Page images and extracted text:
------

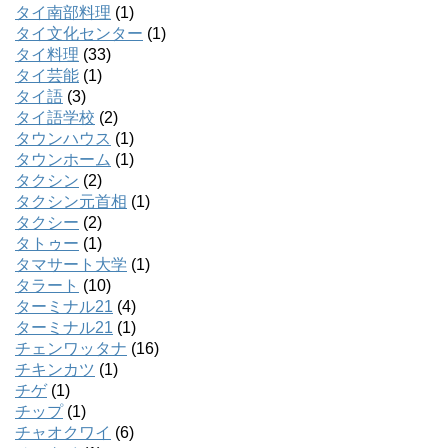
タイ南部料理
(1)
タイ文化センター
(1)
タイ料理
(33)
タイ芸能
(1)
タイ語
(3)
タイ語学校
(2)
タウンハウス
(1)
タウンホーム
(1)
タクシン
(2)
タクシン元首相
(1)
タクシー
(2)
タトゥー
(1)
タマサート大学
(1)
タラート
(10)
ターミナル21
(4)
ターミナル21
(1)
チェンワッタナ
(16)
チキンカツ
(1)
チゲ
(1)
チップ
(1)
チャオクワイ
(6)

------

§ Written task
Each entry needs to be retyped exactly; the pictures stay out.

§ Solution to the problem
タイ南部料理
(1)
タイ文化センター
(1)
タイ料理
(33)
タイ芸能
(1)
タイ語
(3)
タイ語学校
(2)
タウンハウス
(1)
タウンホーム
(1)
タクシン
(2)
タクシン元首相
(1)
タクシー
(2)
タトゥー
(1)
タマサート大学
(1)
タラート
(10)
ターミナル21
(4)
ターミナル21
(1)
チェンワッタナ
(16)
チキンカツ
(1)
チゲ
(1)
チップ
(1)
チャオクワイ
(6)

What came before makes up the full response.